### DESCRIPTION OF THE TASK:
Using the records below, locate all lines containing "health" and return them.
[Opening RECORDS section]
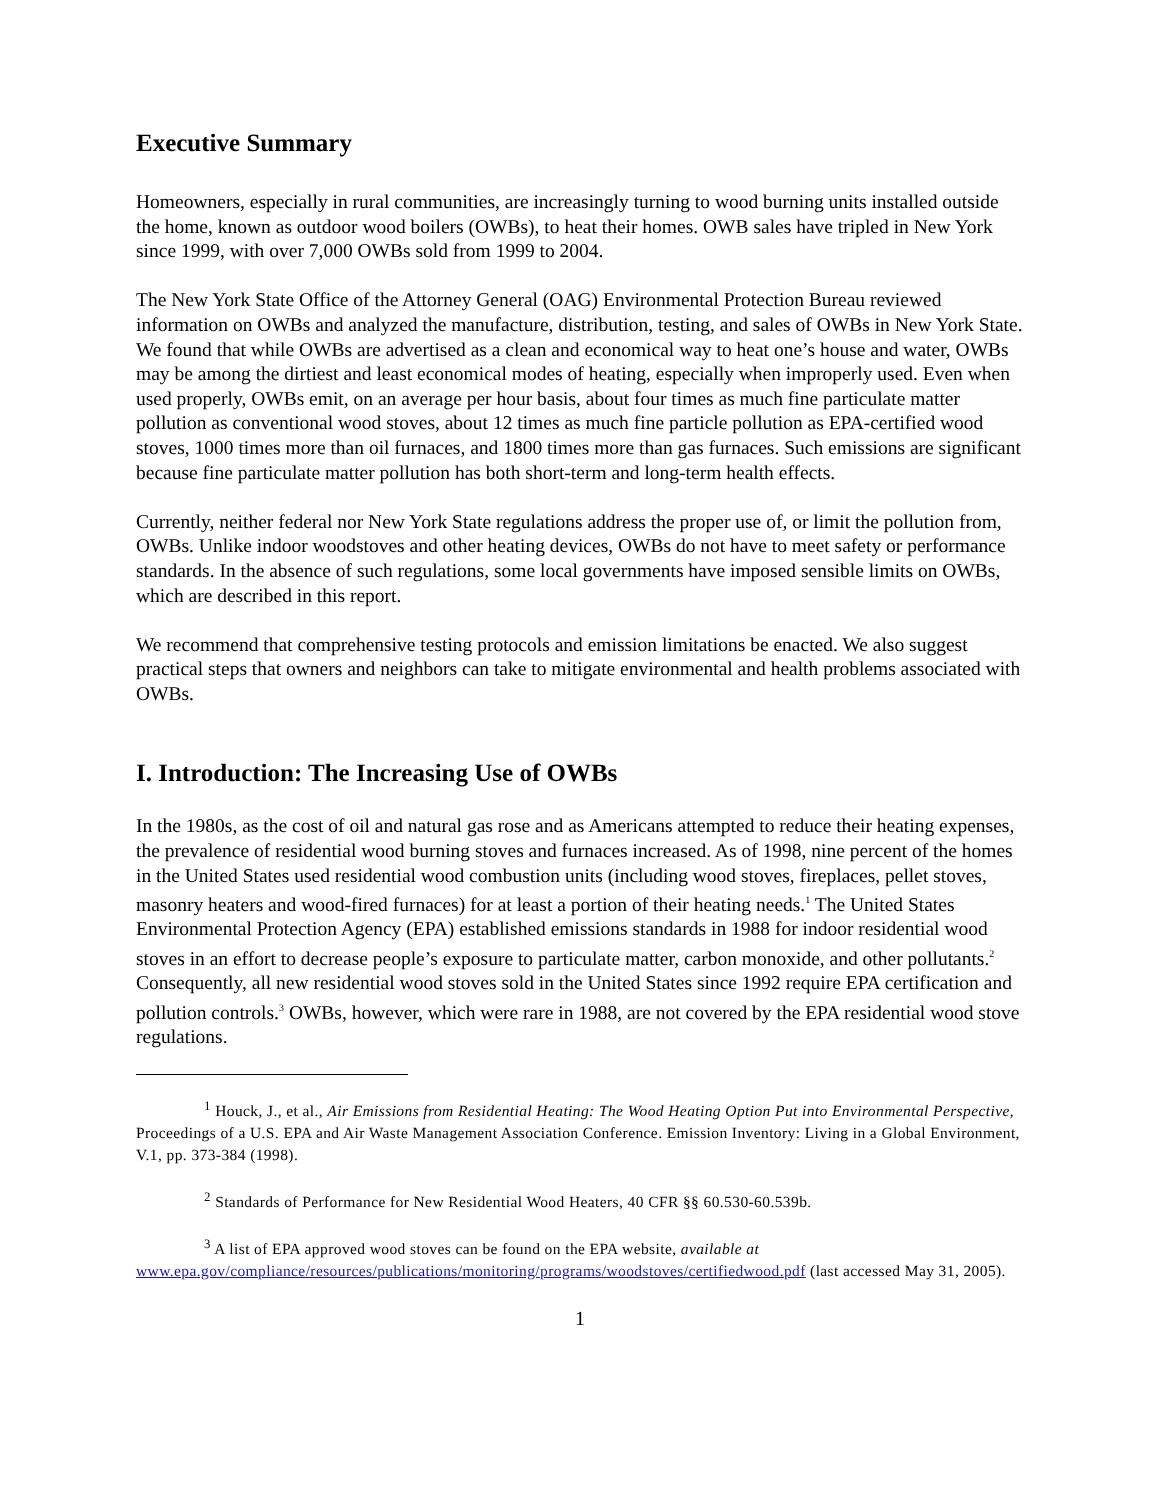Executive Summary
Homeowners, especially in rural communities, are increasingly turning to wood burning units installed outside the home, known as outdoor wood boilers (OWBs), to heat their homes. OWB sales have tripled in New York since 1999, with over 7,000 OWBs sold from 1999 to 2004.
The New York State Office of the Attorney General (OAG) Environmental Protection Bureau reviewed information on OWBs and analyzed the manufacture, distribution, testing, and sales of OWBs in New York State. We found that while OWBs are advertised as a clean and economical way to heat one’s house and water, OWBs may be among the dirtiest and least economical modes of heating, especially when improperly used. Even when used properly, OWBs emit, on an average per hour basis, about four times as much fine particulate matter pollution as conventional wood stoves, about 12 times as much fine particle pollution as EPA-certified wood stoves, 1000 times more than oil furnaces, and 1800 times more than gas furnaces. Such emissions are significant because fine particulate matter pollution has both short-term and long-term health effects.
Currently, neither federal nor New York State regulations address the proper use of, or limit the pollution from, OWBs. Unlike indoor woodstoves and other heating devices, OWBs do not have to meet safety or performance standards. In the absence of such regulations, some local governments have imposed sensible limits on OWBs, which are described in this report.
We recommend that comprehensive testing protocols and emission limitations be enacted. We also suggest practical steps that owners and neighbors can take to mitigate environmental and health problems associated with OWBs.
I. Introduction: The Increasing Use of OWBs
In the 1980s, as the cost of oil and natural gas rose and as Americans attempted to reduce their heating expenses, the prevalence of residential wood burning stoves and furnaces increased. As of 1998, nine percent of the homes in the United States used residential wood combustion units (including wood stoves, fireplaces, pellet stoves, masonry heaters and wood-fired furnaces) for at least a portion of their heating needs.<sup>1</sup> The United States Environmental Protection Agency (EPA) established emissions standards in 1988 for indoor residential wood stoves in an effort to decrease people’s exposure to particulate matter, carbon monoxide, and other pollutants.<sup>2</sup> Consequently, all new residential wood stoves sold in the United States since 1992 require EPA certification and pollution controls.<sup>3</sup> OWBs, however, which were rare in 1988, are not covered by the EPA residential wood stove regulations.
<sup>1</sup> Houck, J., et al., Air Emissions from Residential Heating: The Wood Heating Option Put into Environmental Perspective, Proceedings of a U.S. EPA and Air Waste Management Association Conference. Emission Inventory: Living in a Global Environment, V.1, pp. 373-384 (1998).
<sup>2</sup> Standards of Performance for New Residential Wood Heaters, 40 CFR §§ 60.530-60.539b.
<sup>3</sup> A list of EPA approved wood stoves can be found on the EPA website, available at www.epa.gov/compliance/resources/publications/monitoring/programs/woodstoves/certifiedwood.pdf (last accessed May 31, 2005).
1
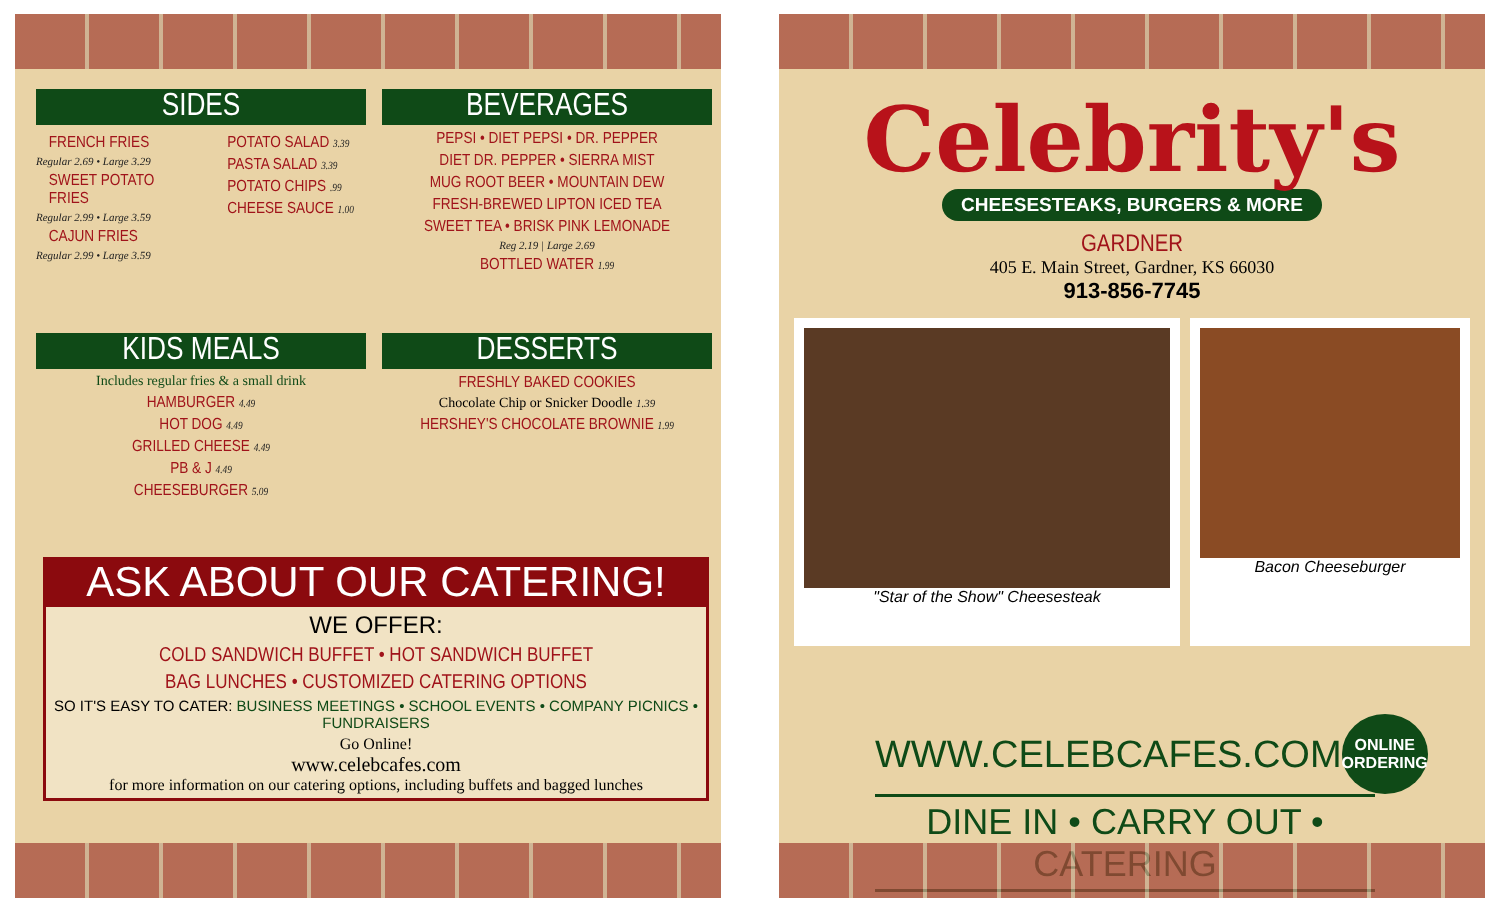SIDES
FRENCH FRIES
Regular 2.69 • Large 3.29
SWEET POTATO FRIES
Regular 2.99 • Large 3.59
CAJUN FRIES
Regular 2.99 • Large 3.59
POTATO SALAD 3.39
PASTA SALAD 3.39
POTATO CHIPS .99
CHEESE SAUCE 1.00
BEVERAGES
PEPSI • DIET PEPSI • DR. PEPPER
DIET DR. PEPPER • SIERRA MIST
MUG ROOT BEER • MOUNTAIN DEW
FRESH-BREWED LIPTON ICED TEA
SWEET TEA • BRISK PINK LEMONADE
Reg 2.19 | Large 2.69
BOTTLED WATER 1.99
KIDS MEALS
Includes regular fries & a small drink
HAMBURGER 4.49
HOT DOG 4.49
GRILLED CHEESE 4.49
PB & J 4.49
CHEESEBURGER 5.09
DESSERTS
FRESHLY BAKED COOKIES
Chocolate Chip or Snicker Doodle 1.39
HERSHEY'S CHOCOLATE BROWNIE 1.99
ASK ABOUT OUR CATERING!
WE OFFER:
COLD SANDWICH BUFFET • HOT SANDWICH BUFFET
BAG LUNCHES • CUSTOMIZED CATERING OPTIONS
SO IT'S EASY TO CATER: BUSINESS MEETINGS • SCHOOL EVENTS • COMPANY PICNICS • FUNDRAISERS
Go Online!
www.celebcafes.com
for more information on our catering options, including buffets and bagged lunches
Celebrity's
CHEESESTEAKS, BURGERS & MORE
GARDNER
405 E. Main Street, Gardner, KS 66030
913-856-7745
"Star of the Show" Cheesesteak Bacon Cheeseburger
WWW.CELEBCAFES.COM ONLINE
ORDERING
DINE IN • CARRY OUT • CATERING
[Closing RECORDS section]
### ANSWER SPACE:
The New York State Office of the Attorney General (OAG) Environmental Protection Bureau reviewed information on OWBs and analyzed the manufacture, distribution, testing, and sales of OWBs in New York State. We found that while OWBs are advertised as a clean and economical way to heat one’s house and water, OWBs may be among the dirtiest and least economical modes of heating, especially when improperly used. Even when used properly, OWBs emit, on an average per hour basis, about four times as much fine particulate matter pollution as conventional wood stoves, about 12 times as much fine particle pollution as EPA-certified wood stoves, 1000 times more than oil furnaces, and 1800 times more than gas furnaces. Such emissions are significant because fine particulate matter pollution has both short-term and long-term health effects.
We recommend that comprehensive testing protocols and emission limitations be enacted. We also suggest practical steps that owners and neighbors can take to mitigate environmental and health problems associated with OWBs.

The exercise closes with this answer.